I didn't leave the house (worked on computer this morning til got into early college games and just never left) today nor did the wife so didn't go see if they had one at heb. Maybe tomorrow.


----------



## BretE (Jan 24, 2008)

Too Tall said:


> lower part of the sirloin Bret


Thanks, I'm gonna have to check that out...


----------



## RLwhaler (Sep 10, 2005)

Haute Pursuit said:


> Just finished eating my first effort at Tri Tip. Didn't get but one picture... Awesome!
> 
> Cooked over pecan wood coals at about 325deg... couldn't wait on my little pit to get to 225deg! Just seasoned it with my brisket rub and cooked to 130deg internal. Pics don't do it justice, it was a perfect rare to medium rare.


Nice Brother! I think your's is perfect(to me that is) :brew2:


----------



## manintheboat (Jun 1, 2004)

Too Tall said:


> My coworker from Cali turned me on to tri tip a few years ago. Randalls in Pearland used to have them all the time, not so much anymore. Now I just buy a bag of them at Costco and vacuum pack'em. Walmart has/had tri tip preseasoned last week, 3 different flavors, and the one I tried was not bad. Capt Jack thanks for the heads up on HEB carrying them.
> 
> Google Santa Maria tri tip to see how they do it on the left coast. I rank Brisket 1 and tri tip 1A. I found 3 in the freezer so I'm sure I will be cooking one next week.

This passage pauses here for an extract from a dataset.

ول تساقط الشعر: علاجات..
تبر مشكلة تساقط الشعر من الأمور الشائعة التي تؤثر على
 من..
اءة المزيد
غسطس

I was told by a costco meat department employee a couple of months ago that they were no longer carrying tri tip here. It is a very good cut, but not easy to find around here.


----------



## Haute Pursuit (Jun 26, 2006)

manintheboat said:


> I was told by a costco meat department employee a couple of months ago that they were no longer carrying tri tip here. It is a very good cut, but not easy to find around here.


Costco had them in the meat cooler in Sugar Land on Thursday. I want to say they were around $5 something a lb. In a 2pack. Choice cuts.


----------



## RLwhaler (Sep 10, 2005)

Haute Pursuit said:


> Costco had them in the meat cooler in Sugar Land on Thursday. I want to say they were around $5 something a lb. In a 2pack. Choice cuts.


That's a good price! I just left Cosco(Willowbrook) 7.99!!! two in a pack.Averaging 30 bux per pack. Those bad boys were lean and trimmed.


----------



## Haute Pursuit (Jun 26, 2006)

RLwhaler said:


> That's a good price! I just left Cosco(Willowbrook) 7.99!!! two in a pack.Averaging 30 bux per pack. Those bad boys were lean and trimmed.


The ones I got were trimmed well and in a pkg of two also. I don't remember the total weight, but the price was under $18.00. I may go back again this week. I sliced the rest of it up thin and it makes incredible roast beef sammy's.


----------



## manintheboat (Jun 1, 2004)

Good to know. Tri tip is good stuff


----------